Evaluation of risk factors for prediction of outcome in fetal spectrum of atrioventricular septal defects.

Congenit Heart Dis

Pediatrics/Consultant Pediatric & Perinatal Cardiology, Perinatal Cardiology Services, King Abdul Aziz University Hospital, Jeddah, Saudi Arabia.

Published: April 2015

AI Article Synopsis

  • AVSDs are often detected before birth, with a significant portion exhibiting additional complications like heterotaxy and chromosomal abnormalities.
  • A study analyzed 45 cases of fetal AVSD from 2003 to 2012, revealing a 48% mortality rate, with extracardiac anomalies linked to higher risks of death.
  • The findings indicate that while certain heart issues correlate with mortality, the presence of other physical anomalies is a key independent factor predicting negative outcomes.

Article Abstract

Background: Atrioventricular septal defects (AVSD) are very commonly diagnosed in utero. Heterotaxy/chromosomal abnormalities frequently coexist with AVSD. However, outcomes of fetal AVSD are not precisely known. We attempted to define mortality risk factors in AVSD.

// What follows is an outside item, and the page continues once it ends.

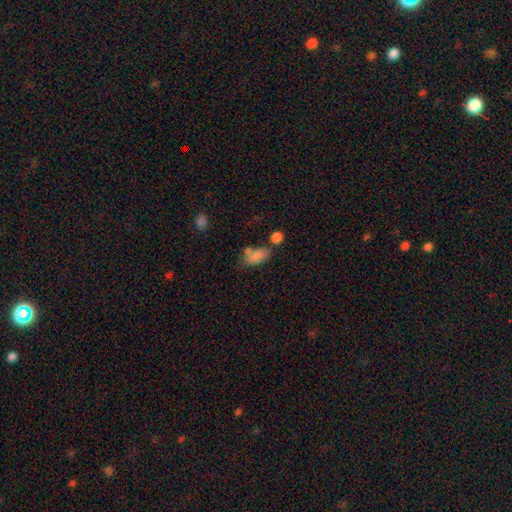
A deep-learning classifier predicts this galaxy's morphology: smooth-or-featured: smooth: 80% | featured or disk: 11% | star or artifact: 9%
  how-rounded: in between: 90% | round: 5% | cigar-shaped: 4%
  merging: none: 44% | merger: 26% | minor disturbance: 20% | major disturbance: 10%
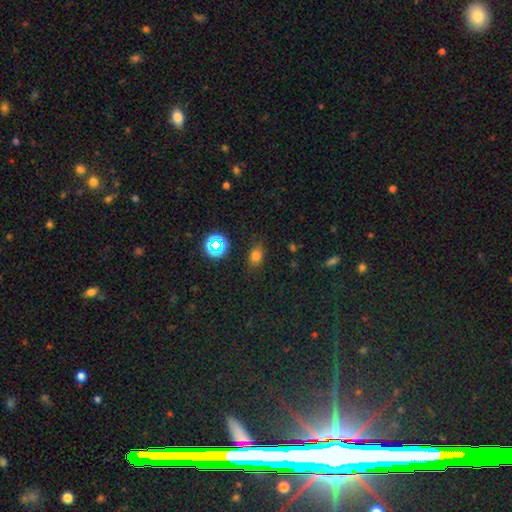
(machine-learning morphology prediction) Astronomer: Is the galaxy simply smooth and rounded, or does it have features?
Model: smooth — 72%.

Method: We retrospectively searched our database, electronic records, and echocardiograms with diagnosis of fetal AVSD from 2003 to 2012. We investigated the following risk factors: atrial situs, heart rate/rhythm, ventricular dominance/morphology, atrioventricular valve regurgitation, cardiothoracic ratio, ejection fraction, and extracardiac anomalies.

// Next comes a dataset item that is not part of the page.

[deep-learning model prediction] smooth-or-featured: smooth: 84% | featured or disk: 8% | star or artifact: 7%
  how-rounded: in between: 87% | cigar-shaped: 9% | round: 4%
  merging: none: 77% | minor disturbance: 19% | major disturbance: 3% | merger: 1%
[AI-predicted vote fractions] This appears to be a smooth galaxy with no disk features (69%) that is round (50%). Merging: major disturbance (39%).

Results: Forty-five fetuses with a median gestational age of 28 weeks (17.5-37.1) were determined to have AVSD during the 10 years, of which 12 were either lost to follow-up (6) or underwent termination (6). There were 16 deaths (48%); two died in utero. Isomerism was identified in 17 of 45 (37%) fetuses (11 left atrial, 6 right atrial isomerism) and chromosomal abnormalities were identified in 12 (27%). Twenty-eight of 33 fetuses, not lost to follow-up or terminated, had extracardiac anomalies which had associated increased mortality (57% vs. 0%, P = .04). Heart block (75% vs. 43%, P = .12), left ventricular noncompaction (80% vs. 43%, P = .17), and isomerism (63% vs. 41%, P = .28) were associated with mortality but without statistical significance. Twenty-five of 45 (56%) had unbalanced AVSD. Positional abnormalities of the great arteries or semilunar valve stenosis were present in 20/45 (44%) while venous anomalies were present in 16/45 (36%). Presence of ventricular dominance, atrioventricular valve regurgitation, elevated cardiothoracic ratio, or diminished ejection fraction were not associated with mortality.

Conclusion: Overall mortality rate for fetuses with AVSD was 48%. The presence of extracardiac anomalies is an independent risk factor for prediction of fetal or neonatal demise. Heart block, isomerism, and noncompaction in fetal AVSD appear to be associated with poor outcomes as well but did not reach statistical significance. This information is useful for counseling parents with fetus AVSD.